*** Opening Dataset records ***

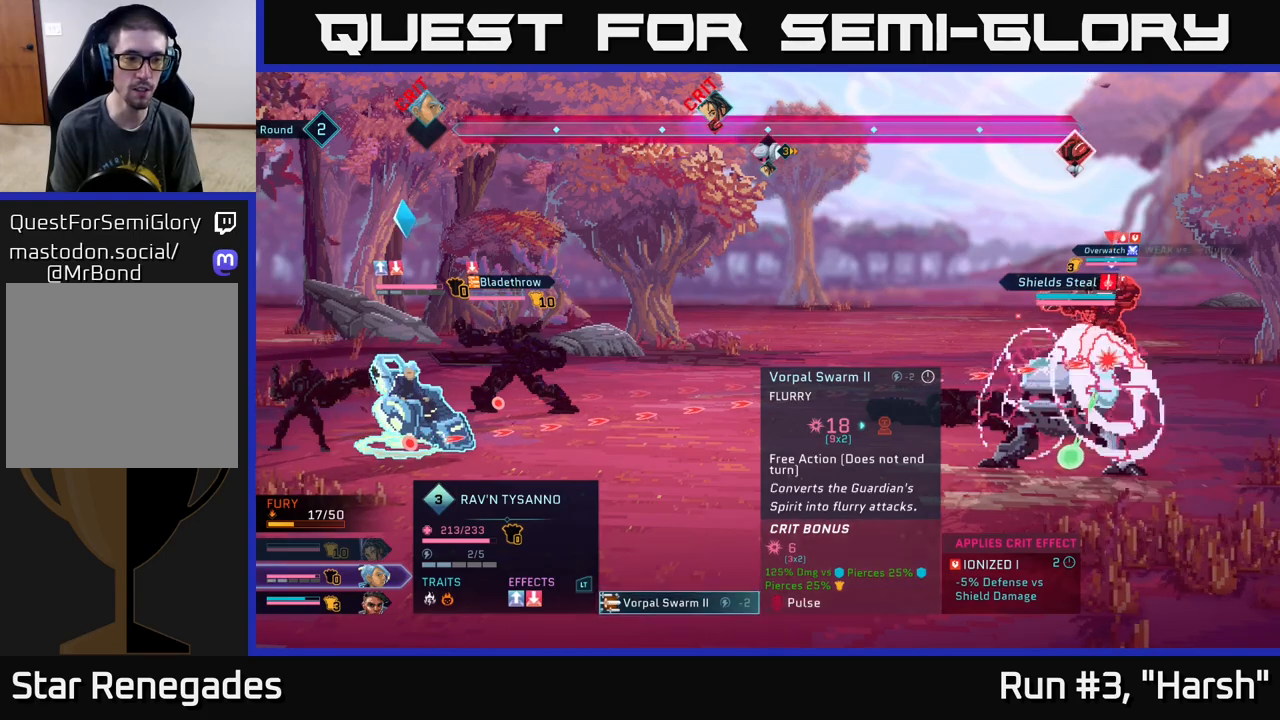
{"buttons": [], "left_stick": "center", "right_stick": "center", "events": []}
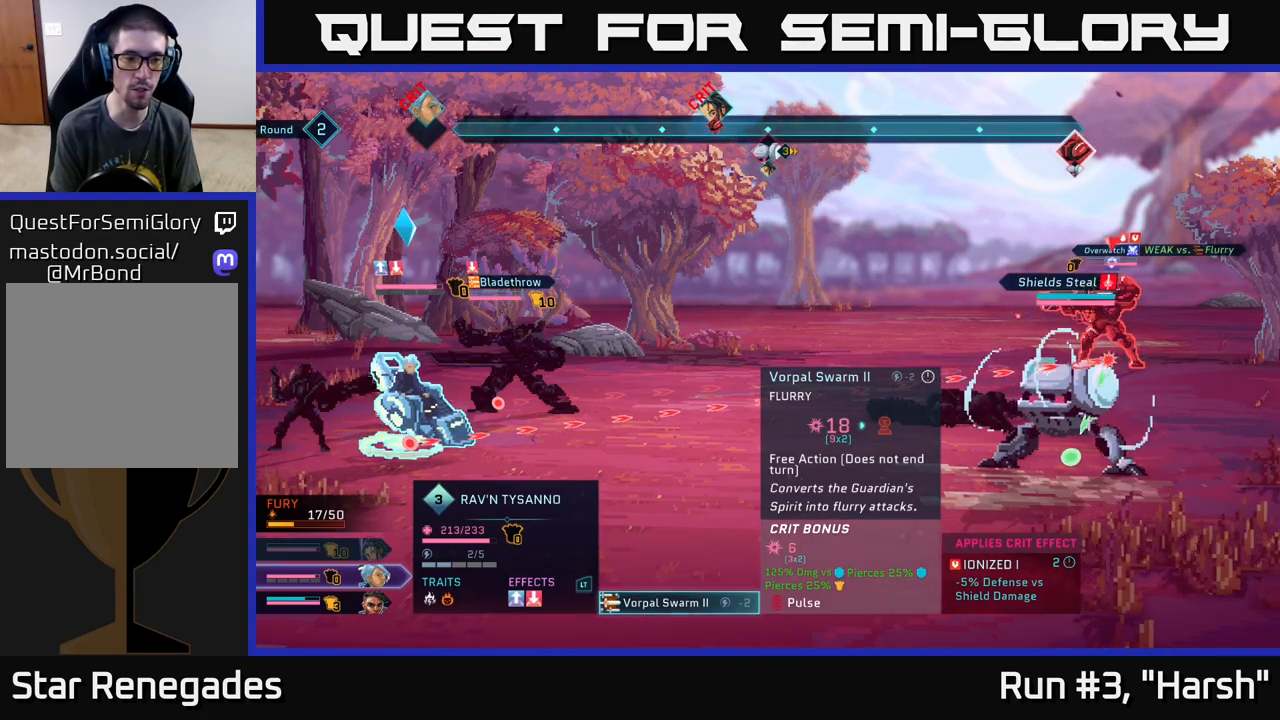
{"buttons": [], "left_stick": "center", "right_stick": "center", "events": [[17, "left_stick", "down"], [200, "left_stick", "center"], [250, "left_stick", "up"], [417, "left_stick", "center"]]}
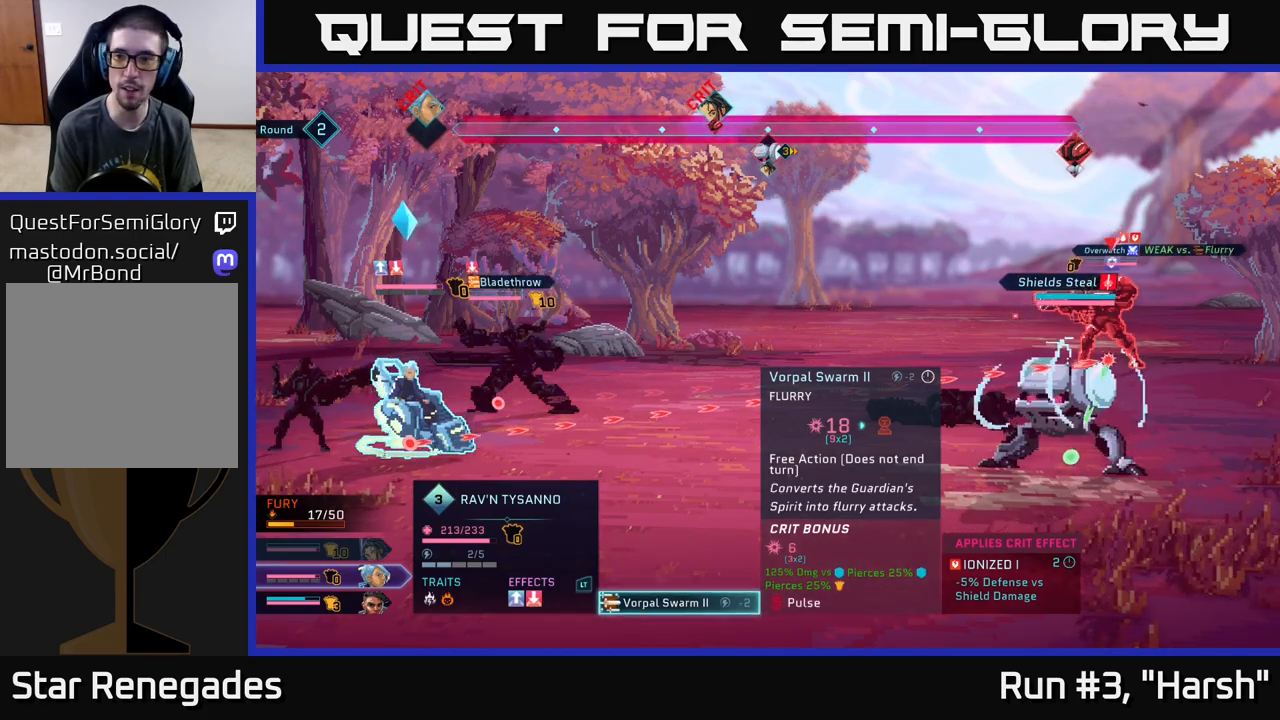
{"buttons": [], "left_stick": "center", "right_stick": "center", "events": [[133, "A", "down"], [317, "A", "up"]]}
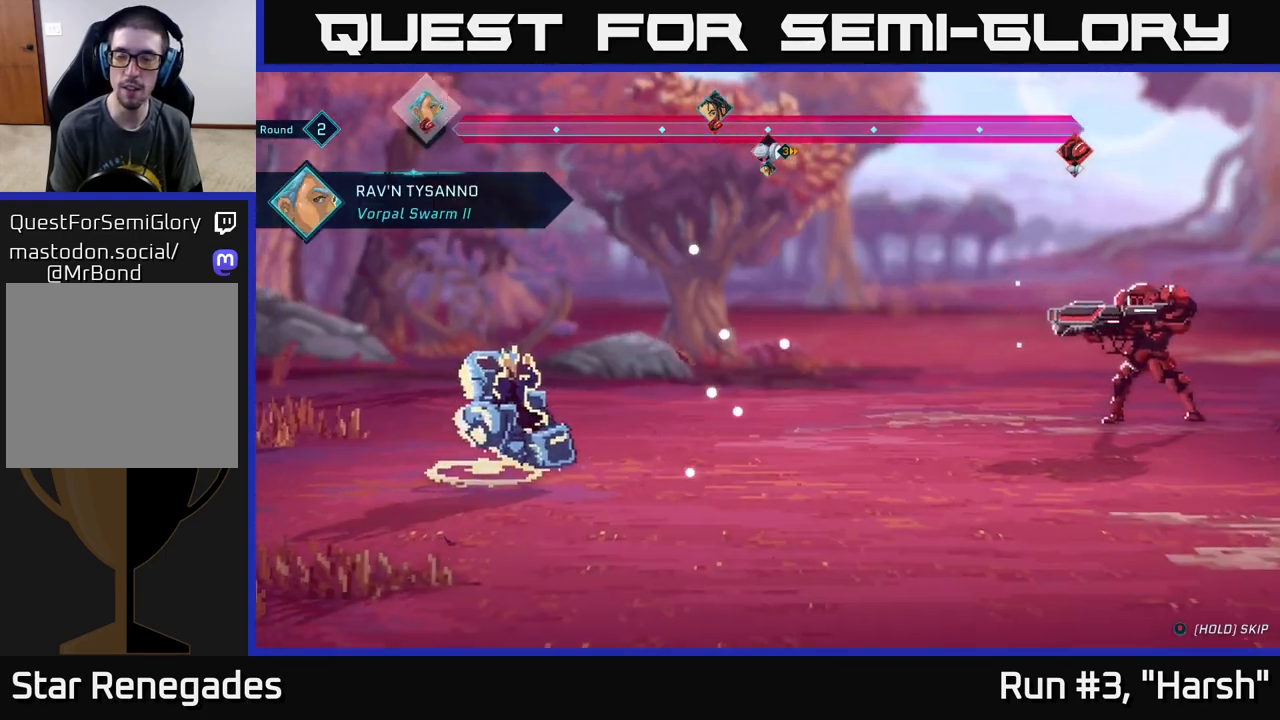
{"buttons": [], "left_stick": "center", "right_stick": "center", "events": []}
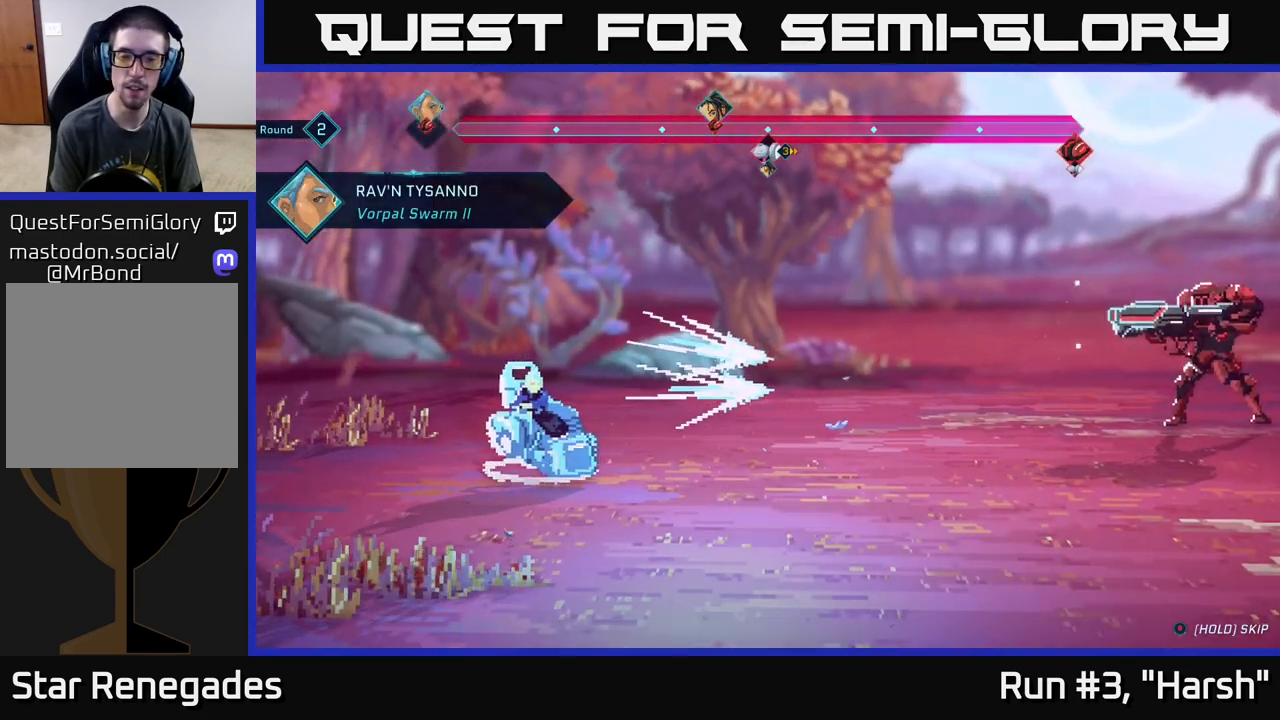
{"buttons": [], "left_stick": "center", "right_stick": "center", "events": []}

*** Closing Dataset records ***

Reproduce the material above verbatim; omit every picture.

### Answer to this task:
{"buttons": [], "left_stick": "center", "right_stick": "center", "events": []}
{"buttons": [], "left_stick": "center", "right_stick": "center", "events": [[17, "left_stick", "down"], [200, "left_stick", "center"], [250, "left_stick", "up"], [417, "left_stick", "center"]]}
{"buttons": [], "left_stick": "center", "right_stick": "center", "events": [[133, "A", "down"], [317, "A", "up"]]}
{"buttons": [], "left_stick": "center", "right_stick": "center", "events": []}
{"buttons": [], "left_stick": "center", "right_stick": "center", "events": []}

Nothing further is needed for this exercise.